Abstract A new quantitative cytometric technique, termed the ArrayScan™, is described and used to measure NF-κB nuclear translocation induced by interleukin (IL)-1 and tumor necrosis factor-α (TNFα). The amount of p65 staining is measured in both the nuclei defined by Hoechst 33342 labeling and in the surrounding cytoplasmic area within a preselected number of cells/well in 96-well plates. Using this technique in synchronously activated human chondrocytes or HeLa cells, NF-κB was found to move to the nucleus with a half-time of 7–8 min for HeLa and 12–13 min for chondrocytes, a rate in each case about 4–5 min slower than that of IκBα degradation. IL-1 receptor antagonist and anti-TypeI IL-1 receptor antiserum on the one hand and anti-TNFα and monoclonal anti-TNF receptor 1 antibodies on the other hand could be shown to respectively inhibit IL-1 and TNFα stimulation in both cell types. In contrast, a polyclonal anti-TNF receptor 1 antiserum exhibited both a 50% agonism and a 50% antagonism to a TNFα stimulation in a dose-dependent fashion, indicating that subtle functional responses to complex agonist and antagonist stimuli could be measured. The effects of different proteasome inhibitors to prevent IκBα degradation and subsequent NF-κB translocation could also be discriminated; Leu-Leu-Leu aldehyde was only a partial inhibitor with an IC50 of 2 μm, while clastolactacystin β-lactone was a complete inhibitor with an IC50 of 10 μm. The nonselective kinase inhibitor K252a completely inhibited both IL-1 and TNFα stimulation in both cell types with an IC50 of 0.4 μm.
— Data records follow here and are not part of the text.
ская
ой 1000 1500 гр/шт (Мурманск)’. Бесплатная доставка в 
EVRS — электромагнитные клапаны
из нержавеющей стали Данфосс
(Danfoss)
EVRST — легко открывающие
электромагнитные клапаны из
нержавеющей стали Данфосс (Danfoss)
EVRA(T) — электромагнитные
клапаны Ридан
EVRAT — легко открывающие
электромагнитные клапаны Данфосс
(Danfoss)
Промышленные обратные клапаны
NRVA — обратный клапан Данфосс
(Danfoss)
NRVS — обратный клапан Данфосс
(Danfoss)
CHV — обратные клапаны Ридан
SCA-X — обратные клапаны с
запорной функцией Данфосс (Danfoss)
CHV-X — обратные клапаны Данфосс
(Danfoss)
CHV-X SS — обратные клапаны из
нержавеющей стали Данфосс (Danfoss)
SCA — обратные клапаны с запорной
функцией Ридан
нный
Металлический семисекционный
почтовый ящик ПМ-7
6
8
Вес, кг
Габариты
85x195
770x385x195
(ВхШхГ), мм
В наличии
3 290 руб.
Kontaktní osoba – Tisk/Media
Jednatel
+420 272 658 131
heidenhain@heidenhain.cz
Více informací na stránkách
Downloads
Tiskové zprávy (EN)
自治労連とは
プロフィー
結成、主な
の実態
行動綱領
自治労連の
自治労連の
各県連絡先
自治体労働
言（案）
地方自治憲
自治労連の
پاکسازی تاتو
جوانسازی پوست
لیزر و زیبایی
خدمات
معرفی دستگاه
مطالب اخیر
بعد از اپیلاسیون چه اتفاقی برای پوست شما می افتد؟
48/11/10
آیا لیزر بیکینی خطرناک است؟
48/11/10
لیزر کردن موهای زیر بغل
This concentration, determined after a 20-min stimulation, was shown to be comparable with that obtained for inhibition of IL-6 production induced by a 100-fold lower IL-1 and TNFα concentration measured after 17 h of stimulation. These results suggest that the ArrayScan™ technology provides a rapid, sensitive, quantitative technique for measuring early events in the signal transduction of NF-κB.